====== WORKING DATA

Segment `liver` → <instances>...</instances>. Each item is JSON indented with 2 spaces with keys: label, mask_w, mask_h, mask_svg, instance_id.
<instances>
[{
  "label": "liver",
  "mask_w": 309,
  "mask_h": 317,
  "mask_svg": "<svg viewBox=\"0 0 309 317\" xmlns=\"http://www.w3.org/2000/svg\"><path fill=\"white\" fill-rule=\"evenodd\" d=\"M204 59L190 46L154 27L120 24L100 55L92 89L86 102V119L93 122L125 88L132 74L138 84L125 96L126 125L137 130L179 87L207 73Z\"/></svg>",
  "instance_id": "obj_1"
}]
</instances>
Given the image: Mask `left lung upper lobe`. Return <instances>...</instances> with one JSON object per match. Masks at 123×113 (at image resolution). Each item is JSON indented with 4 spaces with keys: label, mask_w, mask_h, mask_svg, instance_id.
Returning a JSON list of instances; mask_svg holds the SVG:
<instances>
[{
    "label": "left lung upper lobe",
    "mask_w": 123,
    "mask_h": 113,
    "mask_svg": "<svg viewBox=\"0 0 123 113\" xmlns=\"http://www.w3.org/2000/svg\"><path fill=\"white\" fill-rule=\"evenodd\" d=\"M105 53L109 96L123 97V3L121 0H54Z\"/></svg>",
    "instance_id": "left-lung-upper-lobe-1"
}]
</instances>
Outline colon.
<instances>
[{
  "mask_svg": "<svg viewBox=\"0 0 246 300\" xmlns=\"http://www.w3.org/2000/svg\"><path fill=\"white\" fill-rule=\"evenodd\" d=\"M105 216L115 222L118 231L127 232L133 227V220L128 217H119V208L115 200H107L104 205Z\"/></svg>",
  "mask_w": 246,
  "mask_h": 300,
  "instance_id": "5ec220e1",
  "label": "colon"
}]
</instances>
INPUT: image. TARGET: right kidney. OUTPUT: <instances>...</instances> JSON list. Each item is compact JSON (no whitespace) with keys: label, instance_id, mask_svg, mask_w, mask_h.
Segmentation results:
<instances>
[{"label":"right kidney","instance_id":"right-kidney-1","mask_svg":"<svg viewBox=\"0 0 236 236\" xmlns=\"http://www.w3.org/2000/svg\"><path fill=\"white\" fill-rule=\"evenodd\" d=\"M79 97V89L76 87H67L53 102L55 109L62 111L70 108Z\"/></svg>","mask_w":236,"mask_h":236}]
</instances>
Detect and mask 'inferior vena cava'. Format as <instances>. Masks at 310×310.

============

* [WRITTEN REQUEST]: Could you reproduce all of the entries above word for word, with nothing changed?

* [WRITTEN RESPONSE]:
Segment `liver` → <instances>...</instances>. Each item is JSON indented with 2 spaces with keys: label, mask_w, mask_h, mask_svg, instance_id.
<instances>
[{
  "label": "liver",
  "mask_w": 309,
  "mask_h": 317,
  "mask_svg": "<svg viewBox=\"0 0 309 317\" xmlns=\"http://www.w3.org/2000/svg\"><path fill=\"white\" fill-rule=\"evenodd\" d=\"M204 59L190 46L154 27L120 24L100 55L92 89L86 102V119L93 122L125 88L132 74L138 84L125 96L126 125L137 130L179 87L207 73Z\"/></svg>",
  "instance_id": "obj_1"
}]
</instances>
Given the image: Mask `left lung upper lobe`. Return <instances>...</instances> with one JSON object per match. Masks at 123×113 (at image resolution). Each item is JSON indented with 4 spaces with keys: label, mask_w, mask_h, mask_svg, instance_id.
Returning a JSON list of instances; mask_svg holds the SVG:
<instances>
[{
    "label": "left lung upper lobe",
    "mask_w": 123,
    "mask_h": 113,
    "mask_svg": "<svg viewBox=\"0 0 123 113\" xmlns=\"http://www.w3.org/2000/svg\"><path fill=\"white\" fill-rule=\"evenodd\" d=\"M105 53L109 96L123 97V3L121 0H54Z\"/></svg>",
    "instance_id": "left-lung-upper-lobe-1"
}]
</instances>
Outline colon.
<instances>
[{
  "mask_svg": "<svg viewBox=\"0 0 246 300\" xmlns=\"http://www.w3.org/2000/svg\"><path fill=\"white\" fill-rule=\"evenodd\" d=\"M105 216L115 222L118 231L127 232L133 227V220L128 217H119V208L115 200H107L104 205Z\"/></svg>",
  "mask_w": 246,
  "mask_h": 300,
  "instance_id": "5ec220e1",
  "label": "colon"
}]
</instances>
INPUT: image. TARGET: right kidney. OUTPUT: <instances>...</instances> JSON list. Each item is compact JSON (no whitespace) with keys: label, instance_id, mask_svg, mask_w, mask_h.
Segmentation results:
<instances>
[{"label":"right kidney","instance_id":"right-kidney-1","mask_svg":"<svg viewBox=\"0 0 236 236\" xmlns=\"http://www.w3.org/2000/svg\"><path fill=\"white\" fill-rule=\"evenodd\" d=\"M79 97V89L76 87H67L53 102L55 109L62 111L70 108Z\"/></svg>","mask_w":236,"mask_h":236}]
</instances>
Detect and mask 'inferior vena cava'. Format as <instances>. Masks at 310×310.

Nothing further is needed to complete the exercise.